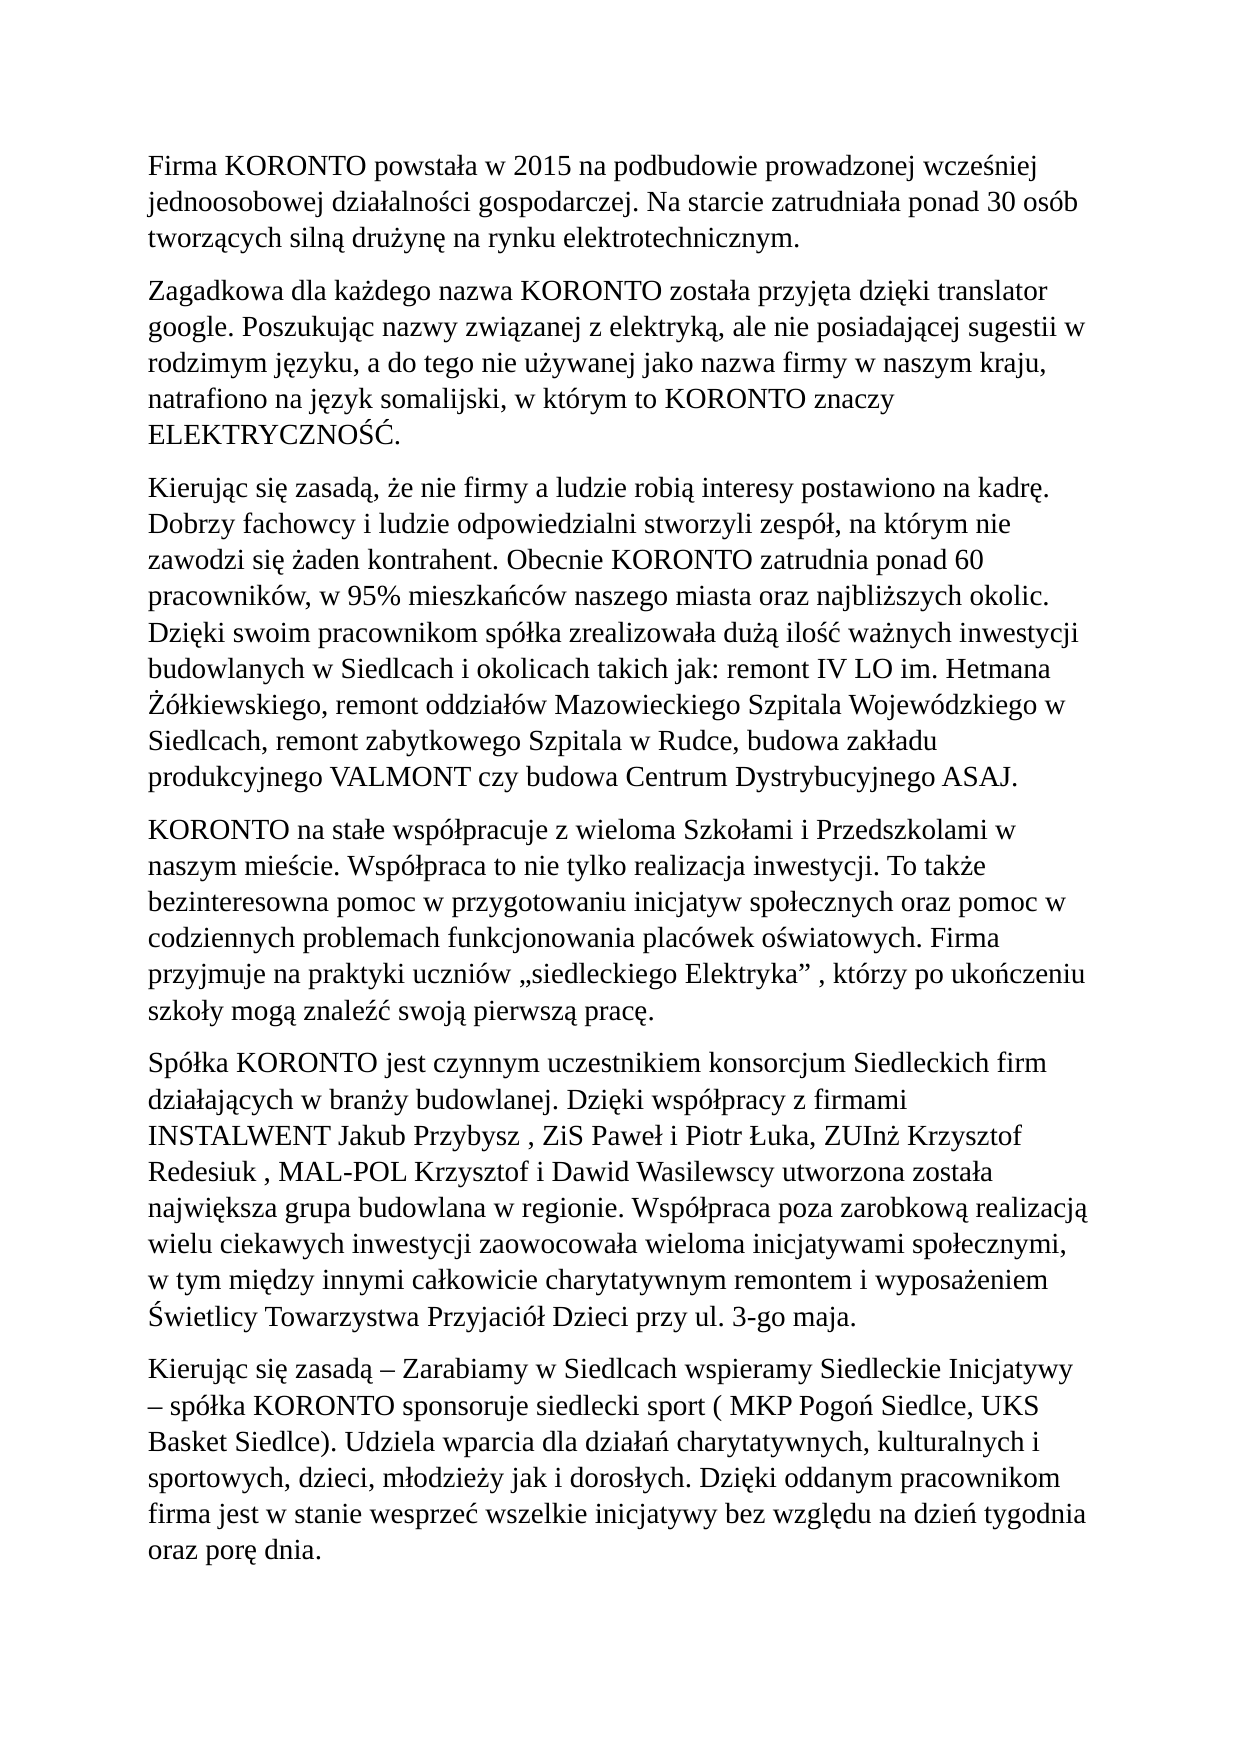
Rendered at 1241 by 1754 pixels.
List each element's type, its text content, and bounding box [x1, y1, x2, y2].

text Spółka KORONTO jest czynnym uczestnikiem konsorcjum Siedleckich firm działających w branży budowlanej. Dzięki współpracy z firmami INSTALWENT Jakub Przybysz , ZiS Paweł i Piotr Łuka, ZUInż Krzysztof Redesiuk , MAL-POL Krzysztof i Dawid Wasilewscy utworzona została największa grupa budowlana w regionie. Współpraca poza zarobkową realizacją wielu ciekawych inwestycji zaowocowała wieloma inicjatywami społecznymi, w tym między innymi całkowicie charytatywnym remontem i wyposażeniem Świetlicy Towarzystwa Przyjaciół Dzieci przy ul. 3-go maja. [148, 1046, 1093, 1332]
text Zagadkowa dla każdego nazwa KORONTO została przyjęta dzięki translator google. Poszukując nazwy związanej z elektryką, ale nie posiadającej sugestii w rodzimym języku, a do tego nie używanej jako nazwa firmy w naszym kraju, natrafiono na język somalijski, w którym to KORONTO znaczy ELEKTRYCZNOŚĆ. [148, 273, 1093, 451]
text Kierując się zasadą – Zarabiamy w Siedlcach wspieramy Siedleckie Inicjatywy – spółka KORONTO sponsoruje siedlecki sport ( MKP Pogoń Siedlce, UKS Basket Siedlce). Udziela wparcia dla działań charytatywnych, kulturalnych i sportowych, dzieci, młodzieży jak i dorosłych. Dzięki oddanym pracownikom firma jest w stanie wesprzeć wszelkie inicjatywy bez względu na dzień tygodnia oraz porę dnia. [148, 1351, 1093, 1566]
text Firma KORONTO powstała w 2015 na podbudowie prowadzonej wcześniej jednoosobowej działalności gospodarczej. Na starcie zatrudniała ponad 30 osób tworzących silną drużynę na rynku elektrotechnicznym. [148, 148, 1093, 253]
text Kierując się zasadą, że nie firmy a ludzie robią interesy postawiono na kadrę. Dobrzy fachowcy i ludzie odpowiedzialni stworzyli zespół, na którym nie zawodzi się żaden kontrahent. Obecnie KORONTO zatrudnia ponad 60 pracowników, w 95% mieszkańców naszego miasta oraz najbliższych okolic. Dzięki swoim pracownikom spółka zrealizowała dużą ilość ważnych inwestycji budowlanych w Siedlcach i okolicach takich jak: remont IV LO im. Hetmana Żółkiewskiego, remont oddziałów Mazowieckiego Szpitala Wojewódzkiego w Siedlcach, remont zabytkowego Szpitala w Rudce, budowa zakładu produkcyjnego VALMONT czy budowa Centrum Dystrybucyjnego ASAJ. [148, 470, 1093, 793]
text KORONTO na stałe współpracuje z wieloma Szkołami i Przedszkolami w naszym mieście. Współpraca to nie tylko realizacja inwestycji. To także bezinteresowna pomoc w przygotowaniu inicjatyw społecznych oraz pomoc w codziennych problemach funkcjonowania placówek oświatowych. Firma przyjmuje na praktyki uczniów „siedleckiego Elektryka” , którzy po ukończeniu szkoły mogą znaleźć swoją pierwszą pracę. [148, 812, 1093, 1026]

--

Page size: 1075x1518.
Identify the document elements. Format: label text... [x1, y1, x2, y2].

→ What is required
I'd like the lines above from the one with "Page size: 1075x1518." up to and including the one with "Identify the document" copied exactly, with no other lines.

→ Reply
Page size: 1075x1518.
Identify the document elements. Format: label text... [x1, y1, x2, y2].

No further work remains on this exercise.